• [Task details] The whole listing needs retyping exactly; keep the pictures out of it.

• [Data under study]
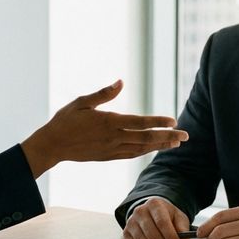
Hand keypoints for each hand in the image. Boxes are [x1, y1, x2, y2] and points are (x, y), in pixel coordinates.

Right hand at [20, 80, 188, 177]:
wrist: (52, 145)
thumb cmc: (65, 120)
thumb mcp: (81, 102)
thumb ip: (103, 94)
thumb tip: (121, 82)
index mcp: (108, 122)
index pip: (140, 123)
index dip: (158, 122)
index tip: (174, 120)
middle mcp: (113, 138)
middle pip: (146, 138)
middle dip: (168, 137)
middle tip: (186, 136)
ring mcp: (111, 150)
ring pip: (141, 149)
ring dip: (160, 146)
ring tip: (175, 143)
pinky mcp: (107, 157)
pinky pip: (131, 155)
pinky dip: (145, 152)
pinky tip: (153, 149)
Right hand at [122, 197, 190, 238]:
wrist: (152, 212)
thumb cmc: (166, 215)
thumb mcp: (178, 217)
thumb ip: (183, 227)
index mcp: (154, 204)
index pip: (161, 222)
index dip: (170, 237)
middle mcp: (140, 211)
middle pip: (152, 234)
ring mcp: (131, 222)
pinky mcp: (126, 233)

• [Response below]
Hand keypoints for each hand in the image. Boxes are [x1, y1, x2, y2] and points are (x, y), in pixel coordinates.

Right hand at [20, 80, 188, 177]:
wrist: (52, 145)
thumb cmc: (65, 120)
thumb mcp: (81, 102)
thumb ip: (103, 94)
thumb tip: (121, 82)
index mcp: (108, 122)
index pip: (140, 123)
index dip: (158, 122)
index tip: (174, 120)
middle mcp: (113, 138)
middle pip: (146, 138)
middle dip: (168, 137)
middle tip: (186, 136)
ring mcp: (111, 150)
ring pip: (141, 149)
ring dip: (160, 146)
ring tip: (175, 143)
pinky mcp: (107, 157)
pinky pip: (131, 155)
pinky dip: (145, 152)
pinky tip: (153, 149)
Right hand at [122, 197, 190, 238]:
wrist: (152, 212)
thumb cmc: (166, 215)
thumb mcp: (178, 217)
thumb ip: (183, 227)
index mcp: (154, 204)
index pip: (161, 222)
index dip: (170, 237)
middle mcp: (140, 211)
middle pip: (152, 234)
ring mcp: (131, 222)
pinky mcp: (126, 233)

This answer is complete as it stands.